[Start of section]

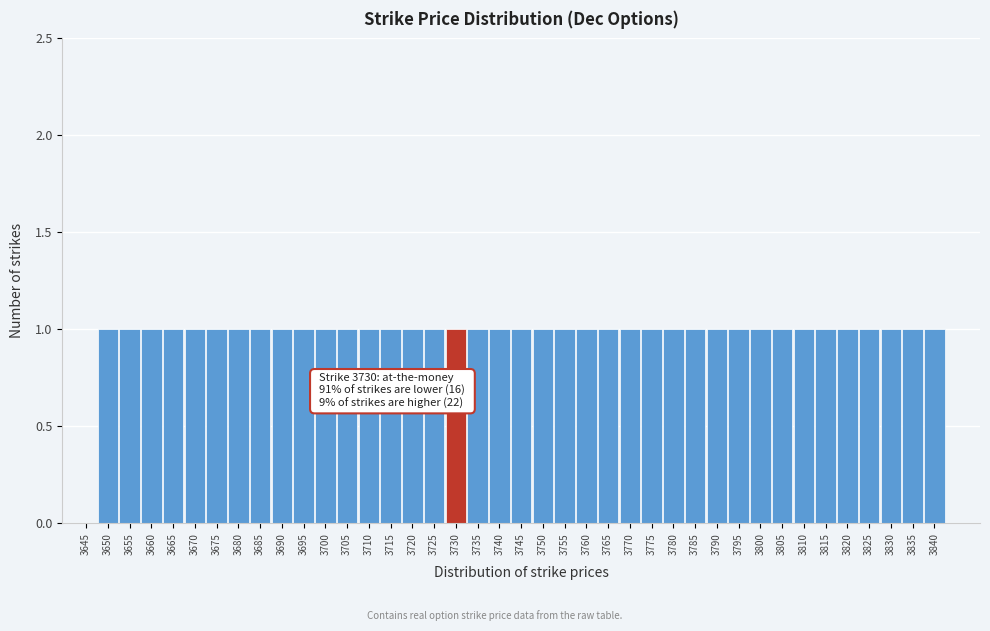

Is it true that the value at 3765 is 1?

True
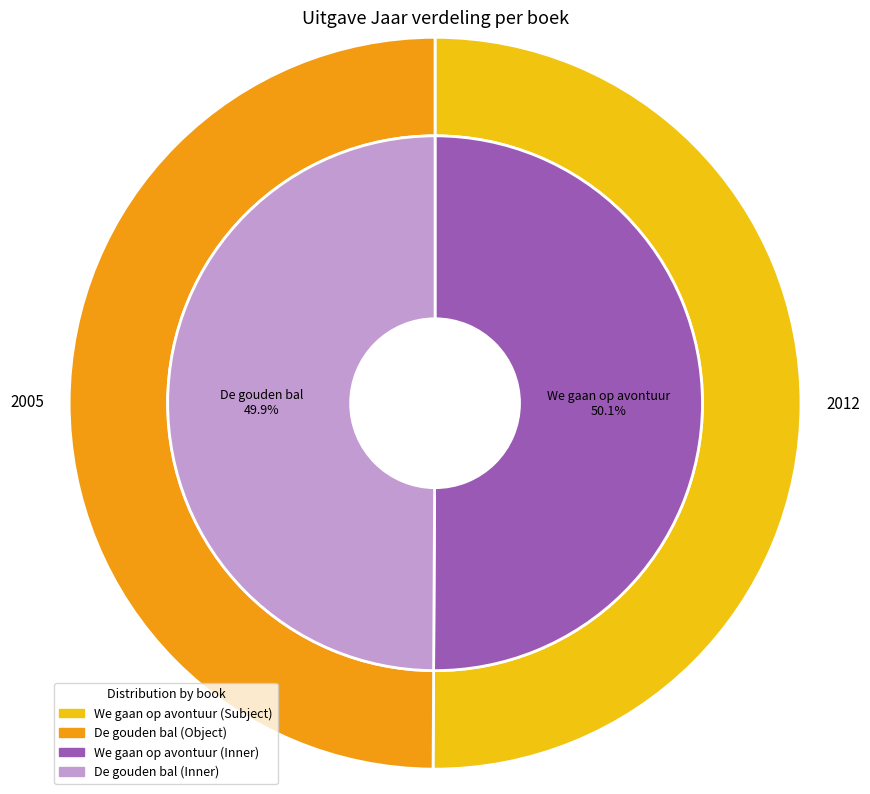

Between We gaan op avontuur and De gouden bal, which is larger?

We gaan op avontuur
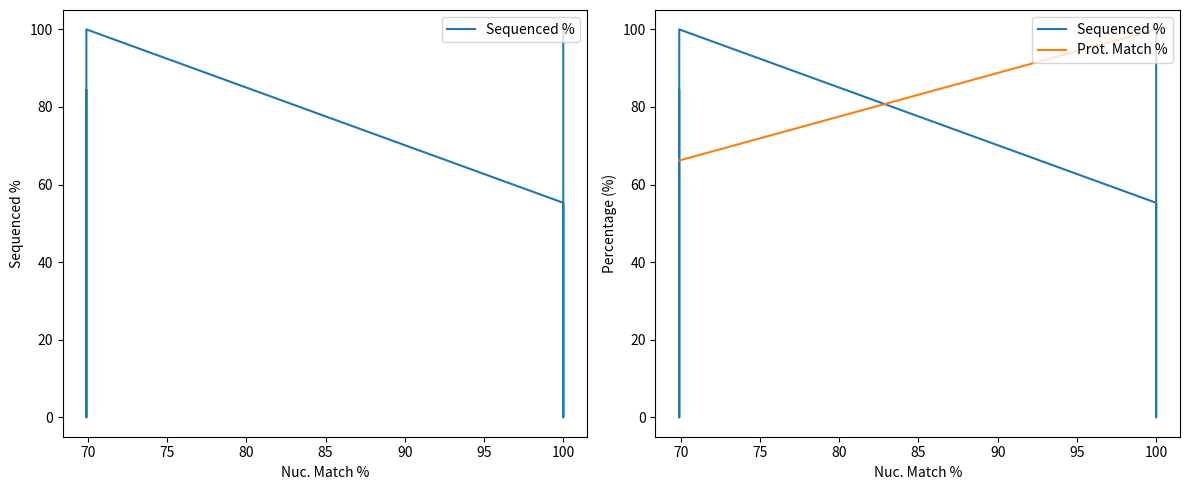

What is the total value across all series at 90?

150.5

[End of section]

What the exercise asks
Copy out the entries above word for word, leaving out the pictures.

Response to this exercise
Is it true that the value at 3765 is 1?

True

Between We gaan op avontuur and De gouden bal, which is larger?

We gaan op avontuur

What is the total value across all series at 90?

150.5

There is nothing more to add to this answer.